Iraqi Foreign Minister Fuad Hussein (Third from Left) meets German Foreign Ministry State Secretary Miguel Berger in Manama, November 21, 2021.

SULAIMANI (ESTA) — Iraqi foreign minister Fuad Hussein and German foreign ministry state secretary Miguel Berger on Sunday expressed their support for voluntary return of migrants stranded on the border between Belarus and Poland.

Iraqis, especially Kurds, have made up a significant number of the estimated 4,000 migrants waiting in freezing forests and trying to cross into Lithuania, Latvia and Poland.

Now, hundreds of would-be migrants are returning home having failed to cross the heavily guarded frontier. Some described the harsh conditions of living in the forest in winter, often with young children, and of beatings by border guards.

Last week, around 430 would-be migrants, mostly Kurds, touched down in Erbil on a flight from Minsk. The plane took off again for Baghdad where it deposited other returnees.

In Manama, the Iraqi foreign minister met with Berger on the sidelines of the Manama Dialogue in Bahrain on Sunday, according to Iraqi media.

The two ministers stressed the need to “move quickly to stop the networks smuggling people,” the Iraqi foreign ministry said in a statement, according to state news agency INA.

Hussein said during the meeting that the federal government was ready to provide support and assistance to the Iraqi immigrants and return them to Iraq, the statement read.

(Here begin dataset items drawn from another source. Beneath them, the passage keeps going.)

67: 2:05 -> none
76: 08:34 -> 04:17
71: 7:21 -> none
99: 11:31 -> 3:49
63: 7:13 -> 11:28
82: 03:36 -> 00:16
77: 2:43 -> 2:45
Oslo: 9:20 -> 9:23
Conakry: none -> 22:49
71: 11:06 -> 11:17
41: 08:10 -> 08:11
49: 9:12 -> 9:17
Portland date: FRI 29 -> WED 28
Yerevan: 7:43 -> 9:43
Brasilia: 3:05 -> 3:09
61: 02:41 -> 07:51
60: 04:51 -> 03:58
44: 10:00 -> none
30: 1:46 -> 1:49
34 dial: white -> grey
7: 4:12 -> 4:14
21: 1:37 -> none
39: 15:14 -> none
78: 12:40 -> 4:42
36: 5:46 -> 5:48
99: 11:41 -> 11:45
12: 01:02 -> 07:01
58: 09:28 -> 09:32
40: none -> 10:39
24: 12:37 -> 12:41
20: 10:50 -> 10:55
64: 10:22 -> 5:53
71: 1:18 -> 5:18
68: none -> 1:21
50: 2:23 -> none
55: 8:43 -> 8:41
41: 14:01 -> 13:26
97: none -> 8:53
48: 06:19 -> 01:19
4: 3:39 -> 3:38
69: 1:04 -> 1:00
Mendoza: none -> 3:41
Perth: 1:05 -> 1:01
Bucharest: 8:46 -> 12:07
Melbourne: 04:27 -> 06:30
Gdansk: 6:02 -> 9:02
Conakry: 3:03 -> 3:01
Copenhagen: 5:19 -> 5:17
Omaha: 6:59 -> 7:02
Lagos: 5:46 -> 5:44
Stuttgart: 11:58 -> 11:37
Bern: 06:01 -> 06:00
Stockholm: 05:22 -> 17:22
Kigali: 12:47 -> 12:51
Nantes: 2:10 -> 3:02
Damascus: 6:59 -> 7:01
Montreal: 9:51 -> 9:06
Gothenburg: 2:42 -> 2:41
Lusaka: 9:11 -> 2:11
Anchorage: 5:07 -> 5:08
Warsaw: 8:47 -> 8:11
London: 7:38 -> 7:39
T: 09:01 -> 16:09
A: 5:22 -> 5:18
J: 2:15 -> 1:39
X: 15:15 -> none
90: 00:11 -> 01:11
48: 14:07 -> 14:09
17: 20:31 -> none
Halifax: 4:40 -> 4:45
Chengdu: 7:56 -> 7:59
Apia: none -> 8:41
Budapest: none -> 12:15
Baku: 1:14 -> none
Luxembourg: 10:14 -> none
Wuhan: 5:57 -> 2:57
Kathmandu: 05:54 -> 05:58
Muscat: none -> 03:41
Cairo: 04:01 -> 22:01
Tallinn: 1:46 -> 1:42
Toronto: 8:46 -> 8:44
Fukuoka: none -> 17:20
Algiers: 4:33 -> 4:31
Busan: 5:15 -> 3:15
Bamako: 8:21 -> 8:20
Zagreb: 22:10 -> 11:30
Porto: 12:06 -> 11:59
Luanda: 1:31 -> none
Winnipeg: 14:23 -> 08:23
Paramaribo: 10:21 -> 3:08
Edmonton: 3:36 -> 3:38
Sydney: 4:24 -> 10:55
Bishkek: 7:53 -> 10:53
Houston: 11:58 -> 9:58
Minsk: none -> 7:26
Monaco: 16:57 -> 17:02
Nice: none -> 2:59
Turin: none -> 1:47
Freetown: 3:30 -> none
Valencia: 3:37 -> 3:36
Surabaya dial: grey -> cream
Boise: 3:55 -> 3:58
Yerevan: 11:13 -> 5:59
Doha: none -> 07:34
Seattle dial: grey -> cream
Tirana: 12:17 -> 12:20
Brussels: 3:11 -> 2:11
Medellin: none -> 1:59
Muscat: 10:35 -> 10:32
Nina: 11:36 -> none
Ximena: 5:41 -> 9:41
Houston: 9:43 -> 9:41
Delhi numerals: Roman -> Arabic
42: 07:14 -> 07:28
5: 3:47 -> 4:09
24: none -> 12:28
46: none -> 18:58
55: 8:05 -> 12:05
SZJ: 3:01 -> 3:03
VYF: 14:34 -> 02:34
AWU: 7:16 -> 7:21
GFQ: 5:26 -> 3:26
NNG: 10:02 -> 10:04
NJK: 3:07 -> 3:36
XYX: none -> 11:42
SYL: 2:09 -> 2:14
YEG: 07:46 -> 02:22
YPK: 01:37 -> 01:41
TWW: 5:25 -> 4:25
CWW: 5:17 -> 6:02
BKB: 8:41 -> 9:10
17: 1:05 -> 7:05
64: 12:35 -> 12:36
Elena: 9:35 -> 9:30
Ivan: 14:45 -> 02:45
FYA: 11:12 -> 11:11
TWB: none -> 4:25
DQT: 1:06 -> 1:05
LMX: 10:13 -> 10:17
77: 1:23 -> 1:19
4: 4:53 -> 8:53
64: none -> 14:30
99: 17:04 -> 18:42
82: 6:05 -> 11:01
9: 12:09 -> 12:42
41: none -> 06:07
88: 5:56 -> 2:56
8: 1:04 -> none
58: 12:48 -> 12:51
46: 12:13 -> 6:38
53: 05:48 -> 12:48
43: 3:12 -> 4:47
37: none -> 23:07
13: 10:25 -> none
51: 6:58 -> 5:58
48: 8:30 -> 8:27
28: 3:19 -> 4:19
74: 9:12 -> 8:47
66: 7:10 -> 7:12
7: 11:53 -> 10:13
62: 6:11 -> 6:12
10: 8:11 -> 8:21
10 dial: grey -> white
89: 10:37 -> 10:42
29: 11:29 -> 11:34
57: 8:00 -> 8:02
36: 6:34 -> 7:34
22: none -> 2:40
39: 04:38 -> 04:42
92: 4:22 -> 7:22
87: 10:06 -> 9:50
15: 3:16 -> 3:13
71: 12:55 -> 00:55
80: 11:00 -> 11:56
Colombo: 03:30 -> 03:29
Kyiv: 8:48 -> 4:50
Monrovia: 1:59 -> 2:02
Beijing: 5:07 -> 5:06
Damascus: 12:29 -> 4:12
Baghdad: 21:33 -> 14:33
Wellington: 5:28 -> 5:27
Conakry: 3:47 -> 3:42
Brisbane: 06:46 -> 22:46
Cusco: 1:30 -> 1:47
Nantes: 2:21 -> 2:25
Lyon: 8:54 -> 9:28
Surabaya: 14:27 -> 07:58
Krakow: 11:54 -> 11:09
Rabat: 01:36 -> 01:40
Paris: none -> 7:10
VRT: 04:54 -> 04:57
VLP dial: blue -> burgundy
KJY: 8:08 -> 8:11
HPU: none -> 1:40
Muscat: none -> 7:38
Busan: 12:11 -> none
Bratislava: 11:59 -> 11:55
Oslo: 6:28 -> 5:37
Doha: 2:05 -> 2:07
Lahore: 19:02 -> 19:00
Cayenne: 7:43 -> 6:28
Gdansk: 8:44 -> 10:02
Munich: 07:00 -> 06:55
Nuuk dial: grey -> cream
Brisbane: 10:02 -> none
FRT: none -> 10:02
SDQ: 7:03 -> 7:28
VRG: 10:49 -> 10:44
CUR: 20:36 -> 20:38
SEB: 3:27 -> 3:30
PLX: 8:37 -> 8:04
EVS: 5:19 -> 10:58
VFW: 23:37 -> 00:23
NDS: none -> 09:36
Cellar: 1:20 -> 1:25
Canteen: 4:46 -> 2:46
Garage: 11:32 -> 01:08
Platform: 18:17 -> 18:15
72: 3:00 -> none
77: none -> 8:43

Hundreds of people from Iraq and the Kurdistan Region are stranded on the border between Belarus and Poland.

About 3,000 Kurds have left the region in the past three months, of whom 1,600 have gone to Belarus on tourist visas, according to the Kurdistan Refugee Association.

Regular air links between Baghdad and Minsk have been suspended since August, while Belarusian diplomatic missions in Baghdad and Erbil, have been closed for more than a week.

Last week, Turkey and UAE banned citizens of Iraq, Syria and Yemen from flying from its airports to Belarus.

At least eight people have died at the border in recent months, including a 19-year-old Syrian man who drowned in a river trying to cross to the EU, according to Reuters.